Surat Al-Ikhlas (QS. Al-Ma’un), yang berarti 'Memurnikan Keimanan', adalah salah satu surat terpendek namun memiliki kedalaman tauhid yang luar biasa dalam Al-Qur'an. Surat ini seringkali disebut sebagai sepertiga Al-Qur'an karena kandungan maknanya yang secara eksplisit menjelaskan hakikat Allah SWT, memisahkan-Nya dari segala bentuk penyekutuan atau perumpamaan.
Fokus pembahasan kita kali ini adalah pada ayat pembukanya. Memahami terjemahan surat al ikhlas ayat 1 adalah langkah pertama untuk memahami seluruh esensi ajaran Islam mengenai keesaan Tuhan.
Ayat pertama, "Qul Huwa Allahu Ahad", merupakan perintah langsung dari Allah SWT kepada Nabi Muhammad SAW (dan secara universal kepada seluruh umat manusia) untuk menyatakan dan menegaskan konsep ketuhanan yang paling fundamental. Kata kunci di sini adalah "Ahad" (أَحَدٌ).
Dalam bahasa Arab, terdapat dua kata yang sering diterjemahkan sebagai 'satu', yaitu "Wahid" (واحد) dan "Ahad" (أحد).

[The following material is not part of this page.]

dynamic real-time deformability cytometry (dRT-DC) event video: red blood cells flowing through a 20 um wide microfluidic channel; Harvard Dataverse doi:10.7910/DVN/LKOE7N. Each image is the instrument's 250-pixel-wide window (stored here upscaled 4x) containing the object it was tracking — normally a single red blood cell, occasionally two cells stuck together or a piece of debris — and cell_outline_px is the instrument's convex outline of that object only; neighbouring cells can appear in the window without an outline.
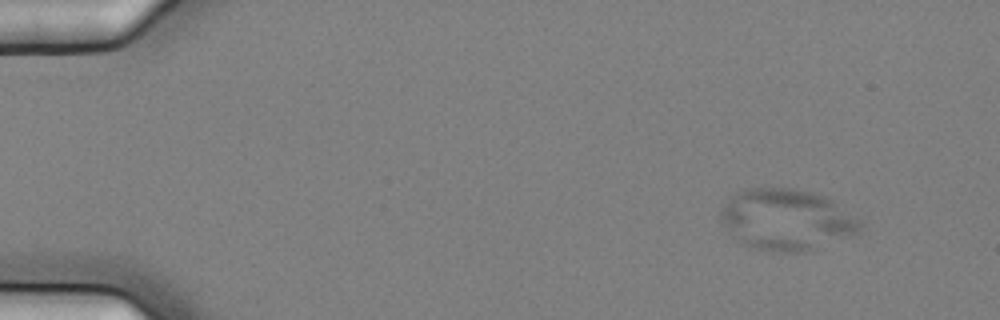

Meskipun keduanya bermakna tunggal, penggunaan "Ahad" dalam konteks ilahiyah memiliki implikasi yang jauh lebih kuat dan eksklusif:
Oleh karena itu, ketika kita mengucapkan terjemahan surat al ikhlas ayat 1: "Dialah Allah, Yang Maha Esa," kita sedang menyatakan bahwa Allah adalah Dzat yang absolut tunggal, tidak bersekutu, tidak beranak, dan tidak diperanakkan. Ini adalah inti dari syahadat La ilaha illa Allah.
Menurut riwayat yang sahih, surat Al-Ikhlas diturunkan sebagai jawaban atas pertanyaan kaum musyrikin—terutama dari kalangan Quraisy—yang menanyakan kepada Nabi Muhammad SAW tentang siapa Tuhan yang beliau sembah dan agungkan. Mereka ingin mengetahui silsilah, wujud fisik, atau karakteristik Tuhannya.
Jawaban yang Allah turunkan melalui surat ini sangat tegas, membersihkan segala asumsi antropomorfisme (menggambarkan Tuhan dalam bentuk manusia) atau politeisme (banyak Tuhan). Ayat pertama ini berfungsi sebagai fondasi; jika Dia bukan Yang Maha Esa, maka ayat-ayat selanjutnya (tentang Allah tempat bergantung, tidak beranak dan tidak diperanakkan, serta tidak ada yang setara dengan-Nya) tidak akan memiliki makna yang sempurna.
Membaca dan memahami ayat ini bukan hanya sekadar pelafalan ritual. Surat Al-Ikhlas adalah barometer kemurnian iman seseorang. Seorang Muslim yang benar-benar mengimani keesaan Allah (Tauhid) akan terhindar dari segala bentuk kesyirikan, baik yang terang-terangan maupun yang tersembunyi dalam pikiran dan perbuatan.
Keutamaan surat ini sangat besar, sebagaimana disebutkan dalam hadis, membacanya setara dengan sepertiga Al-Qur'an karena tiga perempat isi Al-Qur'an membahas aspek Tauhid, Risalah, dan Hari Akhir. Surat Al-Ikhlas secara padat merangkum Tauhid Rububiyah (mengakui Allah sebagai Pencipta dan Pemelihara) dan Tauhid Uluhiyah (mengakui Allah sebagai satu-satunya yang berhak disembah).
Mempelajari terjemahan surat al ikhlas ayat 1 secara mendalam membantu kita untuk selalu fokus pada kemurnian niat ibadah. Setiap doa, setiap sujud, setiap usaha yang kita lakukan harus ditujukan hanya kepada Al-Ahad, Zat yang tidak membutuhkan apapun dari ciptaan-Nya, namun sebaliknya, seluruh alam semesta membutuhkan-Nya.
Dengan demikian, penegasan ketunggalan Allah pada ayat pertama ini menjadi benteng akidah yang kokoh, membimbing umat Islam dalam jalan yang lurus, jauh dari keraguan dan percampuran konsep ketuhanan yang keliru. Ini adalah deklarasi universal tentang siapa Tuhan kita yang sesungguhnya.